ACTIVITY: Starting at the line that has "## 75. [Can" and stopping after the line that has "1600 Comments - Top position achieved: 19", reproduce those lines of the records character for character, both end lines included.

DATA SUPPLIED:

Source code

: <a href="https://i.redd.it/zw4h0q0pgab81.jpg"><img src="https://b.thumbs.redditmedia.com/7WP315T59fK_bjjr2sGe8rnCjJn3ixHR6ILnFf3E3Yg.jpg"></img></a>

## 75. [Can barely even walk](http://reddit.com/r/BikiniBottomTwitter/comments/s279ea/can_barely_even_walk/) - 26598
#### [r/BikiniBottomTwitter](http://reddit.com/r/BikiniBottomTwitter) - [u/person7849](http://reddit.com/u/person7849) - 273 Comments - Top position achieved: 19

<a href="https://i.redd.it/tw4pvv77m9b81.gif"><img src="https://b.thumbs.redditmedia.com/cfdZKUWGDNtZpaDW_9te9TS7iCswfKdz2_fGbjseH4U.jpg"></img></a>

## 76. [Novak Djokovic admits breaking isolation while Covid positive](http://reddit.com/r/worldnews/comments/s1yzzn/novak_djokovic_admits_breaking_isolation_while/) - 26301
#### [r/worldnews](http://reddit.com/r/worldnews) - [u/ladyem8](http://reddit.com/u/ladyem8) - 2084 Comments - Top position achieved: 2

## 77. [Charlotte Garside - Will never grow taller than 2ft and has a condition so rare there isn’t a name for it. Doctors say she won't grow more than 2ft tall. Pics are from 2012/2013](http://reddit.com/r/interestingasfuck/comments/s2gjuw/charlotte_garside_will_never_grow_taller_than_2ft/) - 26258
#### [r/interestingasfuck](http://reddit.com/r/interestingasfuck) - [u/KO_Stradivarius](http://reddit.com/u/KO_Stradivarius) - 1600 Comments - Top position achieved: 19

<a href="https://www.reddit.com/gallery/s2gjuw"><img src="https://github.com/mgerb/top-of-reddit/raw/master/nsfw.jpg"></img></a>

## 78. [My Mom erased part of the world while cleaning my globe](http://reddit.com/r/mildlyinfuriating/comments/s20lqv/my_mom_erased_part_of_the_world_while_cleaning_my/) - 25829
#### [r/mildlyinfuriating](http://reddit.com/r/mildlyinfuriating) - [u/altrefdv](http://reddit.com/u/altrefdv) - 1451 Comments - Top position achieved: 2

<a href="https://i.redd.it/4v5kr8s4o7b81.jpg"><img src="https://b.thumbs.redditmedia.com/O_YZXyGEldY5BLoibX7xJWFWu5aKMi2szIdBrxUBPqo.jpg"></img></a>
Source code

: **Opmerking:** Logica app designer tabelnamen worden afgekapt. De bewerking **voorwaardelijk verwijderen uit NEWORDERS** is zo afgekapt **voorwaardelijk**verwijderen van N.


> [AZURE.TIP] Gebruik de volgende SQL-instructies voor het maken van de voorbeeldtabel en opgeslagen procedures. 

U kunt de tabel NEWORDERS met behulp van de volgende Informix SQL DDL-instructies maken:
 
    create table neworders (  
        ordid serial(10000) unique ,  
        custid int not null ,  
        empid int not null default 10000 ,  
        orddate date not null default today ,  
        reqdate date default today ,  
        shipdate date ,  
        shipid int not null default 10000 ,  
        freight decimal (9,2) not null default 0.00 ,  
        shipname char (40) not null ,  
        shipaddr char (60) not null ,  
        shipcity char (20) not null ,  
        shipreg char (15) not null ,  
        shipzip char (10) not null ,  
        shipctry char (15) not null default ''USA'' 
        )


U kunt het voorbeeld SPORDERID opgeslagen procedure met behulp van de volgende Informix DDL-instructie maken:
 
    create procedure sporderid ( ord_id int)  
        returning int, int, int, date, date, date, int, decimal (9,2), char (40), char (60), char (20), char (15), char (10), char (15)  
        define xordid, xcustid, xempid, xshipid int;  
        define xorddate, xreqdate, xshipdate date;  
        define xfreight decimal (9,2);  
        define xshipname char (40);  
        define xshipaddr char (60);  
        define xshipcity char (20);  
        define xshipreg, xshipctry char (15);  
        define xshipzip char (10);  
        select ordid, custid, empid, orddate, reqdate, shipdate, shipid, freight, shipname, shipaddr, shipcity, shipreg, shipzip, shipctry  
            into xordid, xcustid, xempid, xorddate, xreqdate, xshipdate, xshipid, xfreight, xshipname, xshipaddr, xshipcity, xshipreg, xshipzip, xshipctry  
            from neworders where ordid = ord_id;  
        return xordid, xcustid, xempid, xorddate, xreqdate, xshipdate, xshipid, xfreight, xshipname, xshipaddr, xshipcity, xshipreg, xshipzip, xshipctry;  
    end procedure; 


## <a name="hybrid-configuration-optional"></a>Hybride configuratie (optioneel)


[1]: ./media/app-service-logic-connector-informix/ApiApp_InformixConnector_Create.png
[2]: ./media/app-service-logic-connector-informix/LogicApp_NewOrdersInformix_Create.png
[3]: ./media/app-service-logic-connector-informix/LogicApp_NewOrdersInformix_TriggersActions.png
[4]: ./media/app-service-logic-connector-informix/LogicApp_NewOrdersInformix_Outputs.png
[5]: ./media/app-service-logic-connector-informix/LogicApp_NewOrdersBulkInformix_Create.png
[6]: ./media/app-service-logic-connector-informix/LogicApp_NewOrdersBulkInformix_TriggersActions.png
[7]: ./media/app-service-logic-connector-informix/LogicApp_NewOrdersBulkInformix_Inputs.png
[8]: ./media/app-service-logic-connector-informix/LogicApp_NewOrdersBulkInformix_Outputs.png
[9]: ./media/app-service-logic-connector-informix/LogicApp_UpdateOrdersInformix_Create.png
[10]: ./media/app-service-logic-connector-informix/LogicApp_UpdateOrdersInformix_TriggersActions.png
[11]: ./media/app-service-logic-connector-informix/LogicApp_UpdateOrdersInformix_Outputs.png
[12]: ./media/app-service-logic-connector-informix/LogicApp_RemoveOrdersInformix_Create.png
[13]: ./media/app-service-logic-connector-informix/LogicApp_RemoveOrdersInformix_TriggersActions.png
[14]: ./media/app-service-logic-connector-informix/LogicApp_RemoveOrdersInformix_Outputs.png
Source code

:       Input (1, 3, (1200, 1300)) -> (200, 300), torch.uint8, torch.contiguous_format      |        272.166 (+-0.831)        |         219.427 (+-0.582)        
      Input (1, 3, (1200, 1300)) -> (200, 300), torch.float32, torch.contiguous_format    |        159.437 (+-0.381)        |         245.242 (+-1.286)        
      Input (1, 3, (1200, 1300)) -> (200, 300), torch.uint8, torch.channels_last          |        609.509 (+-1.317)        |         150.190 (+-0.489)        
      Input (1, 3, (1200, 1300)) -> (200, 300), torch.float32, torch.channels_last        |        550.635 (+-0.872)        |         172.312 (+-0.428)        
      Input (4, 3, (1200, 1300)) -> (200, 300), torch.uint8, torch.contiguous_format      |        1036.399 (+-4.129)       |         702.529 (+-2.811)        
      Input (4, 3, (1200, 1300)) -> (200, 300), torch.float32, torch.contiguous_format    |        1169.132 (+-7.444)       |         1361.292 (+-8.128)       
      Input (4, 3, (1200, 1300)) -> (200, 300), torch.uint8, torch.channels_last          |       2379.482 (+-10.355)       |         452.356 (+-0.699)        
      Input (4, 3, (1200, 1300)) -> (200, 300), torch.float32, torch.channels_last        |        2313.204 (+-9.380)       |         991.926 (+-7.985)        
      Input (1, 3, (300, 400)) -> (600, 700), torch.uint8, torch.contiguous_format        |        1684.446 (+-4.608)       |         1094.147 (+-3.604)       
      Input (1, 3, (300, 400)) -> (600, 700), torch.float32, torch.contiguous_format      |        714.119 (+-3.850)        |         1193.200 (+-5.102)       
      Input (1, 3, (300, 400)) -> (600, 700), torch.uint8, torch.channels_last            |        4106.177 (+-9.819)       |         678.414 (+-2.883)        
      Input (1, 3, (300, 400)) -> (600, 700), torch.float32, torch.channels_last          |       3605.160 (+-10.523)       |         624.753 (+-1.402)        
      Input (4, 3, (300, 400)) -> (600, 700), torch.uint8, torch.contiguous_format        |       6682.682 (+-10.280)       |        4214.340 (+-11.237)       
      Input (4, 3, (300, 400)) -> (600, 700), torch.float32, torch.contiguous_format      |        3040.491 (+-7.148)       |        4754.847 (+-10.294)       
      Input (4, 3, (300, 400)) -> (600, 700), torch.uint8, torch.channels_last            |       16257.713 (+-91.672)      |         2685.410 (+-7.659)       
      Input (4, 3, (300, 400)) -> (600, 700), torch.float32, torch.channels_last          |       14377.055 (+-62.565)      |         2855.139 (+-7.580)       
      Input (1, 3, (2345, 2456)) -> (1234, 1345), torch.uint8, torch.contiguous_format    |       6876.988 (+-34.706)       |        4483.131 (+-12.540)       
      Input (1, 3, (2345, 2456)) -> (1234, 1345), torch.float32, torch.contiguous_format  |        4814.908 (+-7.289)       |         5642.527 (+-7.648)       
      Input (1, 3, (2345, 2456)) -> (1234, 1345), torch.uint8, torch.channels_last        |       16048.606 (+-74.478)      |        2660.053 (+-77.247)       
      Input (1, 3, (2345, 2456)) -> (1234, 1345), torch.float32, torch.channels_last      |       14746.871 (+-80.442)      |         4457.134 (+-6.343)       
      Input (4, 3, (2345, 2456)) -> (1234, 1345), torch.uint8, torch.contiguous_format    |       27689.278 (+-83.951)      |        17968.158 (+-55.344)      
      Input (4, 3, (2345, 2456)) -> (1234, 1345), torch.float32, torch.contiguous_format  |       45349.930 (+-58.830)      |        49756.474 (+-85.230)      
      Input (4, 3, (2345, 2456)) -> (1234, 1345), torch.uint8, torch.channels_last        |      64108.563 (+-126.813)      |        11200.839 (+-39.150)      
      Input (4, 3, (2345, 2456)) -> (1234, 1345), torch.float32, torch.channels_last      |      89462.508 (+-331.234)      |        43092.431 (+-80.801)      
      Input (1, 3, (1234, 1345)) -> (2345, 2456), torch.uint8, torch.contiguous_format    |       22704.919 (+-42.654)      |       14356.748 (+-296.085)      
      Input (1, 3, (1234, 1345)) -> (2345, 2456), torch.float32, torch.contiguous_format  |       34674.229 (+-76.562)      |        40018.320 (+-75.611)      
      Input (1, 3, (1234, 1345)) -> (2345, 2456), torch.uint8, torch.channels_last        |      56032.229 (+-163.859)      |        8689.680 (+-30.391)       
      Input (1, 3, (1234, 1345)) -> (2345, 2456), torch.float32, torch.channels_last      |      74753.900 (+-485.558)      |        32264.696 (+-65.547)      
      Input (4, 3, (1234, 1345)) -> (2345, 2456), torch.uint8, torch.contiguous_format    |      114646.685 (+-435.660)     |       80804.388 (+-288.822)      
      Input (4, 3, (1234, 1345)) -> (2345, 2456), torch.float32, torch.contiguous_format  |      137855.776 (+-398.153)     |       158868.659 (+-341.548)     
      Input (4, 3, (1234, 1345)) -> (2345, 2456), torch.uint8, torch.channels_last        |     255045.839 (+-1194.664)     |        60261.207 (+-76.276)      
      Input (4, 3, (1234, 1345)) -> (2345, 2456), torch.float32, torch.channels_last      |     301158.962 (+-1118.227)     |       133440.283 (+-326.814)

TASK SOLUTION:
## 75. [Can barely even walk](http://reddit.com/r/BikiniBottomTwitter/comments/s279ea/can_barely_even_walk/) - 26598
#### [r/BikiniBottomTwitter](http://reddit.com/r/BikiniBottomTwitter) - [u/person7849](http://reddit.com/u/person7849) - 273 Comments - Top position achieved: 19

<a href="https://i.redd.it/tw4pvv77m9b81.gif"><img src="https://b.thumbs.redditmedia.com/cfdZKUWGDNtZpaDW_9te9TS7iCswfKdz2_fGbjseH4U.jpg"></img></a>

## 76. [Novak Djokovic admits breaking isolation while Covid positive](http://reddit.com/r/worldnews/comments/s1yzzn/novak_djokovic_admits_breaking_isolation_while/) - 26301
#### [r/worldnews](http://reddit.com/r/worldnews) - [u/ladyem8](http://reddit.com/u/ladyem8) - 2084 Comments - Top position achieved: 2

## 77. [Charlotte Garside - Will never grow taller than 2ft and has a condition so rare there isn’t a name for it. Doctors say she won't grow more than 2ft tall. Pics are from 2012/2013](http://reddit.com/r/interestingasfuck/comments/s2gjuw/charlotte_garside_will_never_grow_taller_than_2ft/) - 26258
#### [r/interestingasfuck](http://reddit.com/r/interestingasfuck) - [u/KO_Stradivarius](http://reddit.com/u/KO_Stradivarius) - 1600 Comments - Top position achieved: 19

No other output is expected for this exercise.